» Task requirements:
1. Please output the part of the car price notebook that begins at the words "data = data[selected_columns]" and stops after "data = data.fillna(0)", copying it word for word.
2. In the car price notebook, what value replaces missing values in the data?
3. Carry the car price notebook forward from the point where it stops.

» Provided text:
-------

## Download and prepare dataset

In [18]:
import pandas as pd
import numpy as np

In [2]:
!wget https://raw.githubusercontent.com/alexeygrigorev/mlbookcamp-code/master/chapter-02-car-price/data.csv

--2023-10-02 18:27:56--  https://raw.githubusercontent.com/alexeygrigorev/mlbookcamp-code/master/chapter-02-car-price/data.csv
Resolving raw.githubusercontent.com (raw.githubusercontent.com)... 185.199.108.133, 185.199.109.133, 185.199.110.133, ...
Connecting to raw.githubusercontent.com (raw.githubusercontent.com)|185.199.108.133|:443... connected.
HTTP request sent, awaiting response... 200 OK
Length: 1475504 (1.4M) [text/plain]
Saving to: ‘data.csv’


2023-10-02 18:27:57 (21.3 MB/s) - ‘data.csv’ saved [1475504/1475504]



In [3]:
# Reading the downloaded CSV file
data = pd.read_csv('data.csv')

In [4]:
# Selecting only the necessary columns
selected_columns = [
    'Make', 'Model', 'Year', 'Engine HP', 'Engine Cylinders', 
    'Transmission Type', 'Vehicle Style', 'highway MPG', 'city mpg', 'MSRP'
]

data = data[selected_columns]

# Renaming the columns
data.columns = data.columns.str.replace(' ', '_').str.lower()

# Filling missing values with 0
data = data.fillna(0)

# Renaming 'msrp' to 'price'
data = data.rename(columns={'msrp': 'price'})

In [11]:
# Display the first few rows of the data
data.head()

Unnamed: 0,make,model,year,engine_hp,engine_cylinders,transmission_type,vehicle_style,highway_mpg,city_mpg,price,above_average
0,BMW,1 Series M,2011,335.0,6.0,MANUAL,Coupe,26,19,46135,1
1,BMW,1 Series,2011,300.0,6.0,MANUAL,Convertible,28,19,40650,1
2,BMW,1 Series,2011,300.0,6.0,MANUAL,Coupe,28,20,36350,0
3,BMW,1 Series,2011,230.0,6.0,MANUAL,Coupe,28,18,29450,0
4,BMW,1 Series,2011,230.0,6.0,MANUAL,Convertible,28,18,34500,0


### Question 1

What is the most frequent observation (mode) for the column transmission_type?

-------

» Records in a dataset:
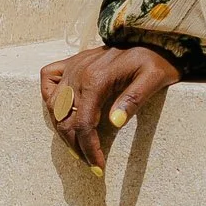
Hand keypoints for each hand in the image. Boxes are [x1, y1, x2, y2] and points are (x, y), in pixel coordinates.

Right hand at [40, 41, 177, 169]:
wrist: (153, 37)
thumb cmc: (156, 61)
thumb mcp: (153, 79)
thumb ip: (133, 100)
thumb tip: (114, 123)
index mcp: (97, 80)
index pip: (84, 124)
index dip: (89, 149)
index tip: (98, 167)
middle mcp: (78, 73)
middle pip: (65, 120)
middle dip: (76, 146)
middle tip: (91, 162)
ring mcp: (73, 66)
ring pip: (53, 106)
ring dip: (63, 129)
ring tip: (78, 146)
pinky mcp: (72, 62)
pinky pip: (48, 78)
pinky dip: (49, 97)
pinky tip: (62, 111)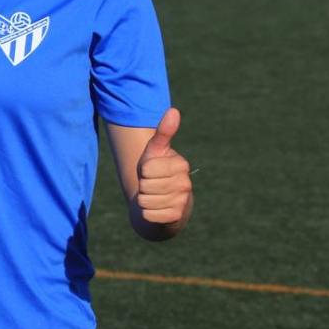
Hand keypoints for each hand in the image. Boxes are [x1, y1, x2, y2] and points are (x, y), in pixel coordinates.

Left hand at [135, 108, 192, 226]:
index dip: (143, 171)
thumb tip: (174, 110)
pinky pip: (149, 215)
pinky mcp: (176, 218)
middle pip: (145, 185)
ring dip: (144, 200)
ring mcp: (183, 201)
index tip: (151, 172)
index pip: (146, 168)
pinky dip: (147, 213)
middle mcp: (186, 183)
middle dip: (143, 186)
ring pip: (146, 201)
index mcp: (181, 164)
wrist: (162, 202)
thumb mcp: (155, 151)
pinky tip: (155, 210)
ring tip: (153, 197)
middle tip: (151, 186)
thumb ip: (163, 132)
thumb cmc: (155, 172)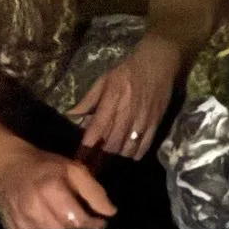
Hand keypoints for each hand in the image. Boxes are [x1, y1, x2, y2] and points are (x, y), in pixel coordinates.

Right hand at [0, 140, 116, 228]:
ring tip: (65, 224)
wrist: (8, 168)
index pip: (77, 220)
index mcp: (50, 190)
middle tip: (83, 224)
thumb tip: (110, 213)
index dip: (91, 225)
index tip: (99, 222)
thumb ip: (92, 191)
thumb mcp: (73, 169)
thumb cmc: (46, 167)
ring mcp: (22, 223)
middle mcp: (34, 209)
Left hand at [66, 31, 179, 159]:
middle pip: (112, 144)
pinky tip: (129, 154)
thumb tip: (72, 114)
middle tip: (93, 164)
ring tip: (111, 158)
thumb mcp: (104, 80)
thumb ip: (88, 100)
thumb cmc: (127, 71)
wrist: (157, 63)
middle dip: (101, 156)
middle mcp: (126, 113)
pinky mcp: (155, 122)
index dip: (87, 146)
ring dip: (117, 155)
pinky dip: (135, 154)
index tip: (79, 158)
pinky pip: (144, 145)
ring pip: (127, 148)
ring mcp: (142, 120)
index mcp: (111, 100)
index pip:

-------

» Your responses:
1.
data = data[selected_columns]

# Renaming the columns
data.columns = data.columns.str.replace(' ', '_').str.lower()

# Filling missing values with 0
data = data.fillna(0)

2. Missing values are filled with 0.

3.
In [6]:
# Find the most frequent observation (mode) for the column 'transmission_type'
mode_transmission_type = data['transmission_type'].mode()[0]
print(f"The most frequent observation for the column 'transmission_type' is: {mode_transmission_type}")


The most frequent observation for the column 'transmission_type' is: AUTOMATIC


## Question 2

Create the correlation matrix for the numerical features of your dataset. In a correlation matrix, you compute the correlation coefficient between every pair of features in the dataset.

What are the two features that have the biggest correlation in this dataset?

In [9]:
# Calculate the correlation matrix for numerical features
correlation_matrix = data.corr(numeric_only=True)

# Find the two features with the biggest correlation
correlation_matrix_values = correlation_matrix.abs().unstack()
correlation_matrix_values = correlation_matrix_values.sort_values(ascending=False)
correlation_matrix_values = correlation_matrix_values[correlation_matrix_values < 1.0]

# Get the two features with the biggest correlation
highest_corr_features = correlation_matrix_values.idxmax()
highest_corr_features

('highway_mpg', 'city_mpg')

## Make price binary

In [10]:
# Calculate the mean price
mean_price = data['price'].mean()

# Create a binary variable 'above_average'
data['above_average'] = (data['price'] > mean_price).astype(int)


## Split the data

In [12]:
from sklearn.model_selection import train_test_split

# Features and target variable
features = data.drop(['price', 'above_average'], axis=1)
target = data['above_average']

# First, split the data into train and temp (to further split into validation and test sets)
X_train, X_temp, y_train, y_temp = train_test_split(features, target, test_size=0.4, random_state=42)

# Then split the temp data into validation and test sets
X_val, X_test, y_val, y_test = train_test_split(X_temp, y_temp, test_size=0.5, random_state=42)


## Question 3
Calculate the mutual information score between above_average and other categorical variables in our dataset. Use the training set only.

Round the scores to 2 decimals using round(score, 2).
Which of these variables has the lowest mutual information score?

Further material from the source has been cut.